▸ **TASK TO COMPLETE**
Please write out the text of every record below exactly as it stands, leaving out the pictures.

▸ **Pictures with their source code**

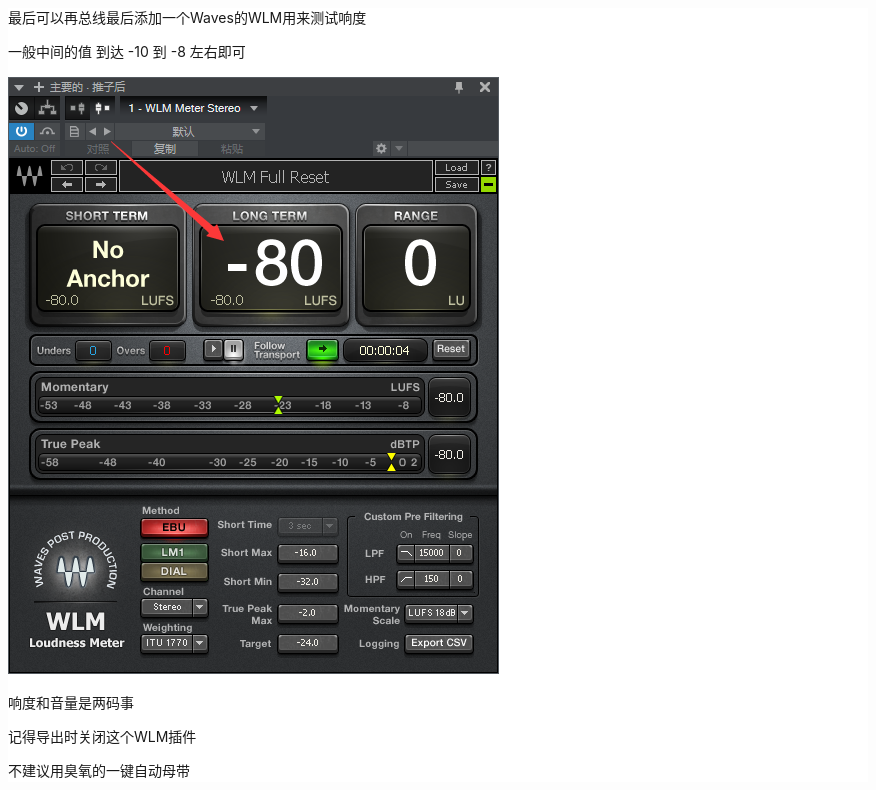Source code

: 
最后可以再总线最后添加一个Waves的WLM用来测试响度

一般中间的值  到达 -10  到 -8 左右即可

![1625994872326](1625994872326.png)

响度和音量是两码事

记得导出时关闭这个WLM插件

不建议用臭氧的一键自动母带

▸ **RESPONSE**
Source code

: 
最后可以再总线最后添加一个Waves的WLM用来测试响度

一般中间的值  到达 -10  到 -8 左右即可

![1625994872326](1625994872326.png)

响度和音量是两码事

记得导出时关闭这个WLM插件

不建议用臭氧的一键自动母带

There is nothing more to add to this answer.